Здесь надо отметить еще и подходы к организации приема и обработки ордеров клиентов ДБО в автоматизированных системах кредитных организаций. Некоторые наблюдения свидетельствуют о том, что за последние годы стала проявляться своеобразная тенденция роста доли банковских операций, относящихся к категории подлежащих обязательному контролю и совершенных с применением систем ДБО, в сопоставлении с долей клиентов кредитных организаций, пользующихся системами электронного банкинга. Даже если доля последних составляет всего 1,5–3 % от общего количества клиентов, они могут давать более половины поводов для отнесения совершаемых по их ордерам операций к указанной категории. Это свидетельствует о целесообразности применения кредитными организациями дополнительных аналитических процедур, позволяющих установить, имеет ли место «крен» такого рода, и, возможно, более внимательно относиться к клиентам ДБО, если возникают подозрения в попытках противоправно воспользоваться отмечавшимися ранее особенностями киберпространства.

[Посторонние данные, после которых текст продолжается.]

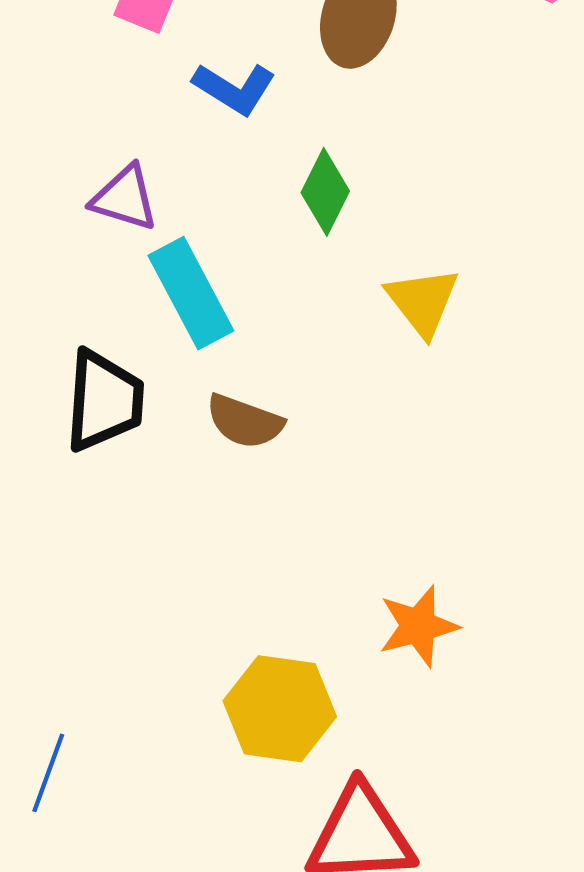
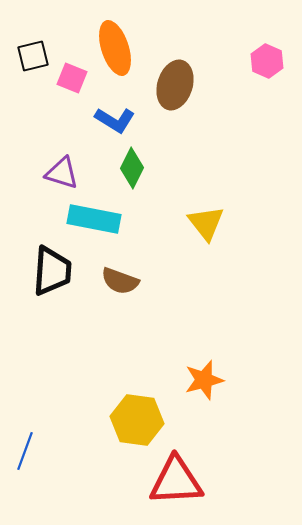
green diamond: (325, 192) -> (132, 168), moved
cyan rectangle: (191, 293) -> (94, 219), turned -51

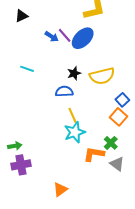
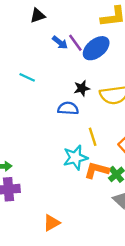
black triangle: (21, 16) -> (38, 16), moved
yellow line: (72, 115) -> (93, 137), moved
orange L-shape: (94, 154) -> (97, 170), moved

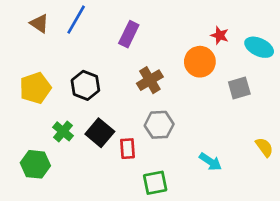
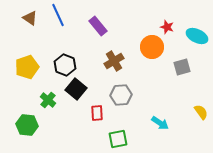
blue line: (76, 20) -> (58, 15), turned -55
purple rectangle: (129, 34) -> (98, 26), turned -66
black square: (100, 133) -> (76, 89), moved

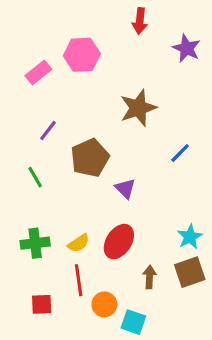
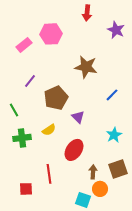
brown star: (138, 108) -> (86, 67), turned 30
green line: (35, 177) -> (14, 110), moved
cyan star: (190, 237) -> (114, 135), moved
green cross: (35, 243) -> (22, 138), moved
yellow semicircle: (79, 243) -> (49, 130), moved
orange circle: (104, 304) -> (100, 189), moved

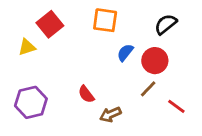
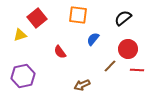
red circle: (155, 61) -> (128, 49), moved
red semicircle: (86, 94) -> (60, 52), moved
red line: (176, 106) -> (137, 70), moved, turned -32

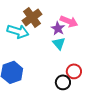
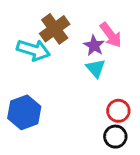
pink arrow: (69, 21) -> (111, 35), turned 30
black circle: (63, 82) -> (115, 137), moved

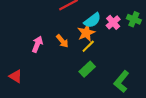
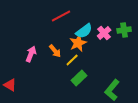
green cross: (134, 19) -> (124, 30), turned -32
yellow line: (88, 46) -> (72, 60), moved

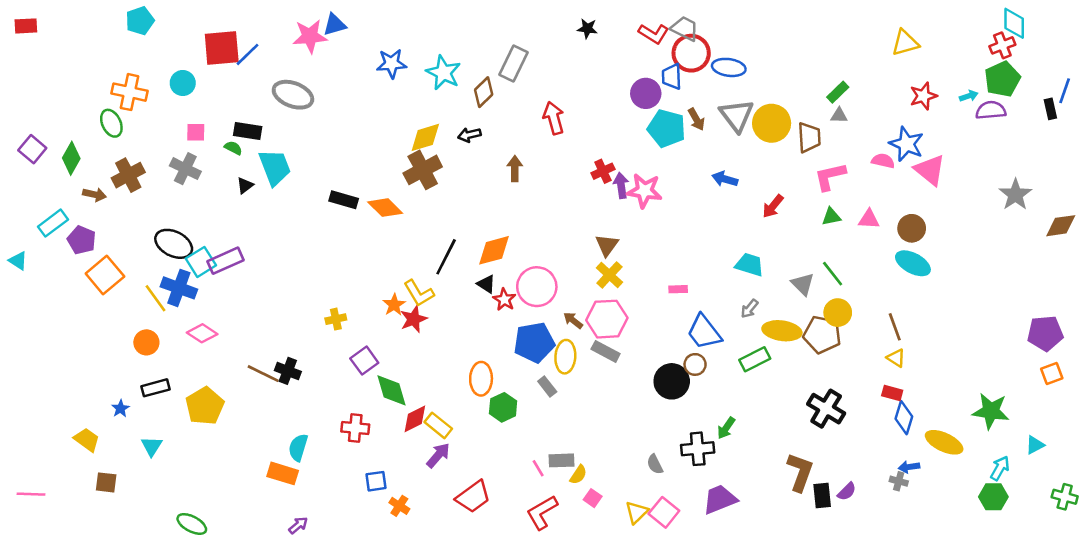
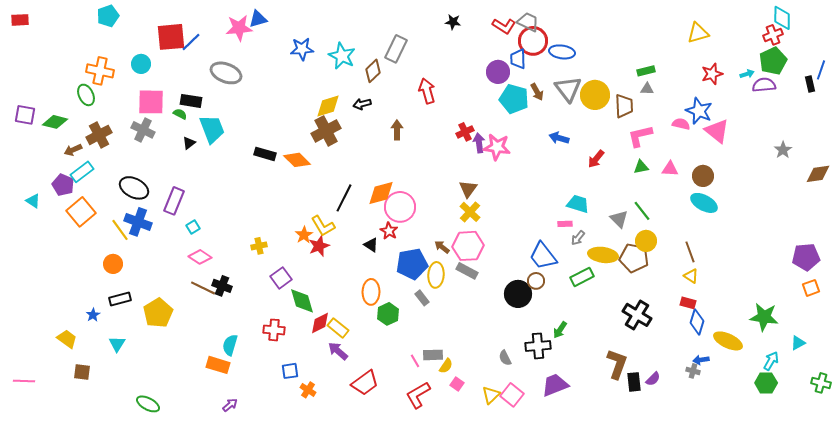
green rectangle: (838, 92) -> (646, 71), turned 30
pink square: (196, 132) -> (151, 102), size x1.8
purple square: (32, 149) -> (25, 115), turned -30
green diamond: (71, 158) -> (55, 122), turned 75
brown arrow: (95, 195) -> (73, 150), turned 144
gray star: (1015, 195) -> (783, 150), size x0.7
cyan rectangle: (53, 223) -> (82, 172), moved
cyan triangle: (18, 261) -> (33, 201), moved
purple rectangle: (226, 261) -> (174, 201), turned -44
cyan square: (201, 262) -> (193, 227), moved, size x0.6
black triangle: (486, 284) -> (371, 245), moved
pink circle: (537, 287) -> (400, 207), moved
pink rectangle: (678, 289) -> (565, 224), moved
pink diamond: (202, 333) -> (200, 257), moved
purple arrow: (438, 455) -> (338, 351), turned -90

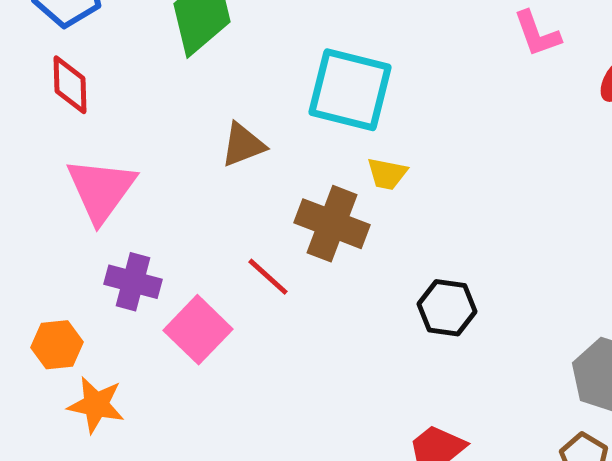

Однако во многих случаях при передаче потоков данных из СЭБ в БАС ордера клиентов «очищаются» от сеансовой информации, позволяющей установить, через какой канал информационного взаимодействия обращался клиент, а потеря таких признаков не позволяет осуществить даже элементарный статистический анализ в интересах ФМ (или в целях ПОД/ФТ).
В дополнение к этому логично сделать акцент на тех обязательствах, которые может наложить ДБО в своих наиболее «отвлеченных» формах на кредитную организацию с точки зрения контролирующих органов. Принцип «знай своего клиента» (ЗСК) хорошо известен банковскому сообществу по тем же публикациям БКБН, однако в последние годы этот комитет стал уделять ему повышенное внимание в разных отношениях, что связано с усиливающейся тенденцией к использованию систем ДБО для противоправной деятельности. Как пишет БКБН в ряде своих материалов, «банки, не имеющие адекватных программ управления риском, связанным с принципом „знай своего клиента“[170], подвержены значительным рискам, в особенности правовому и репутационному». Поэтому здесь же указывается, что «приятие эффективных стандартов ЗСК представляет собой существенную часть банковской практики управления рисками». Учитывая возможные затруднения с идентификацией клиентов и комплексным анализом их деятельности в многофилиальных структурах, особенно в связи с ДБО, БКБН пропагандирует так называемое «консолидированное управление риском, связанным с клиентами», в связи с чем особый акцент делается на так называемом «групповом подходе» при соблюдения принципа ЗСК[171].